On 29-mei-2007, at 12:00, Shane Kerr wrote:
It troubles me that so many people are willing to deprive others of something that those others consider useful just because they themselves don't find that thing useful.
If something is not useful to me, but might be useful to others, I generally don't oppose it.
But I do not think ULA central is useful to anyone.
People have come out and said it's useful to them, so you are putting your judgment ahead of theirs.

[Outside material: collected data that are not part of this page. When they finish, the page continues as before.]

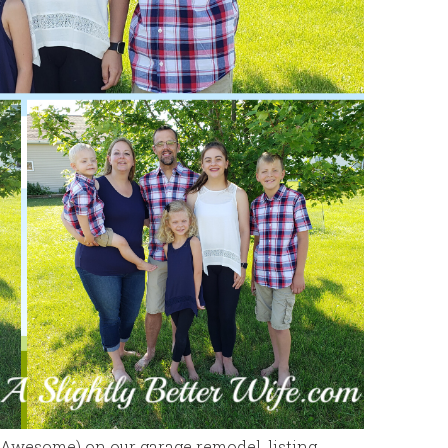
. Awesome) on our garage remodel, listing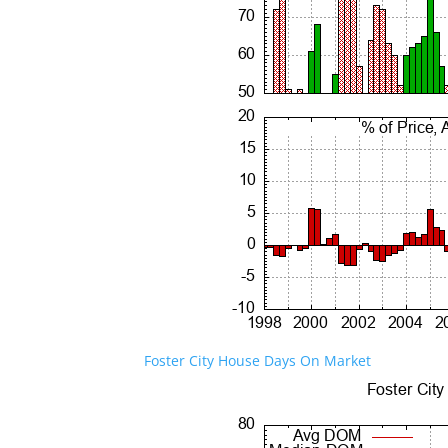
Foster City House Days On Market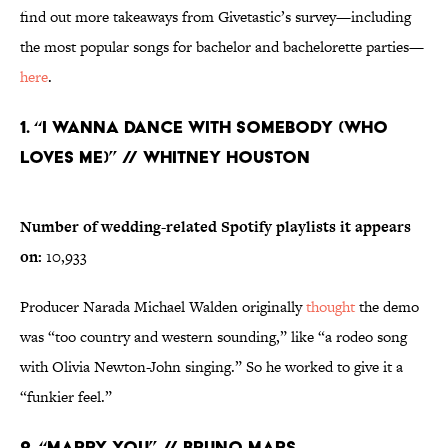
find out more takeaways from Givetastic’s survey—including
the most popular songs for bachelor and bachelorette parties—
here
.
1. “I Wanna Dance with Somebody (Who
Loves Me)” // Whitney Houston
Number of wedding-related Spotify playlists it appears
on:
10,933
Producer Narada Michael Walden originally
thought
the demo
was “too country and western sounding,” like “a rodeo song
with Olivia Newton-John singing.” So he worked to give it a
“funkier feel.”
2. “Marry You” // Bruno Mars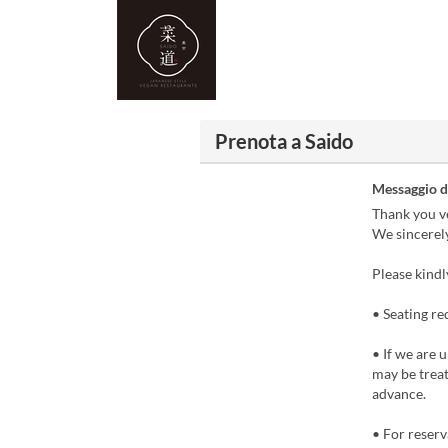
Prenota a Saido
Messaggio d
Thank you ve
We sincerel
Please kindl
• Seating re
• If we are 
may be treate
advance.
• For reserv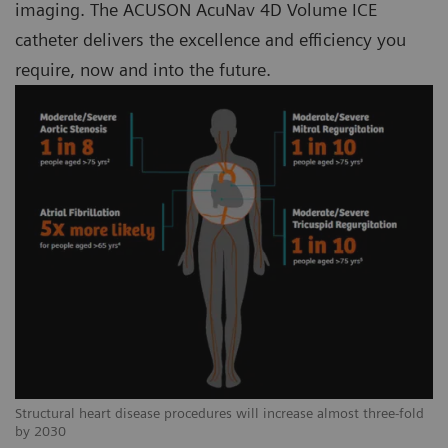
imaging. The ACUSON AcuNav 4D Volume ICE
catheter delivers the excellence and efficiency you
require, now and into the future.
Structural heart disease procedures will increase almost three-fold
by 2030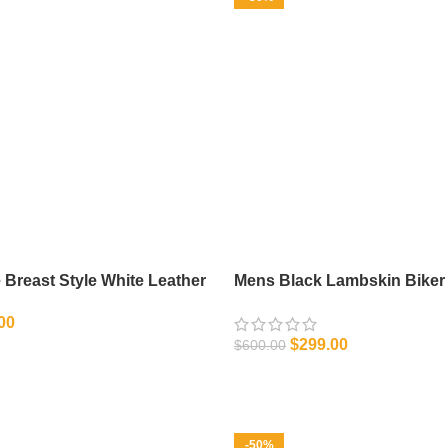
Breast Style White Leather
Mens Black Lambskin Biker 
Leather Jacket
00
$
299.00
$
600.00
IONS
SELECT OPTIONS
-50%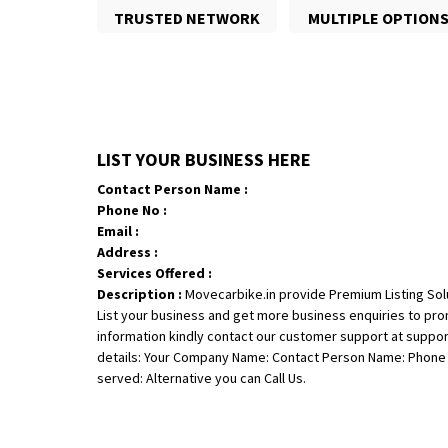
TRUSTED NETWORK
MULTIPLE OPTION
LIST YOUR BUSINESS HERE
Contact Person Name :
Phone No :
Email :
Address :
Services Offered :
Description :
Movecarbike.in provide Premium Listing Sol
List your business and get more business enquiries to pr
information kindly contact our customer support at suppo
details: Your Company Name: Contact Person Name: Phone N
served: Alternative you can Call Us.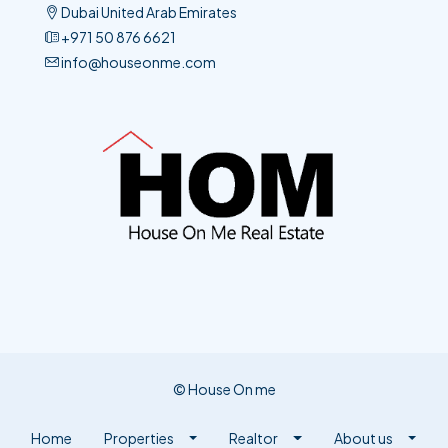
+971 50 876 6621​
info@houseonme.com
© House On me
Home
Properties
Realtor
About us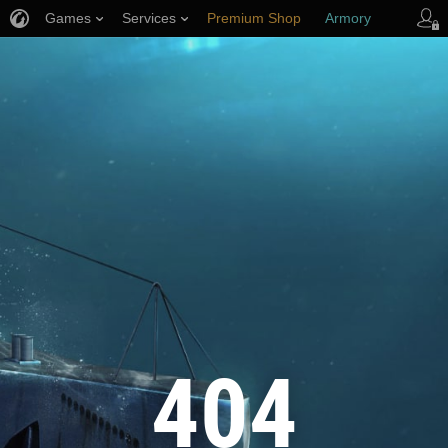
Games
Services
Premium Shop
Armory
Player Support
404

Even if ULA central is useful, I don't think it is something the RIRs need to be involved in.
On that, we agree.
If you insist on ULA central, my preferred implementation is a web page where you click on a button that says "give me a ULA prefix" and it allocates a random prefix that is not in use, and prints it on the screen. The only implementation question I'm not sure about is whether the list of allocated prefixes would be public or not; I lean towards making it public, although there is a (small) privacy concern. I think the cost of this implementation is low enough you could find a group of volunteers to host the system.
I think a mechanism similar to IEEE MAC addresses would be good: organizations can buy a block for a price that's large enough to cover the costs of maintaining the IANA registry and also high enough to make sure people aren't going to buy unreasonable quantities ($/eu 1000 - 5000 or so for a block of a million /48s seems about right) and then the block holders can then redistribute the individual ULA prefixes in any way they see fit. Presumably, end-users would buy their prefixes from distributors that have a good system for enforcing uniqueness in place, but this can be traded off against other needs.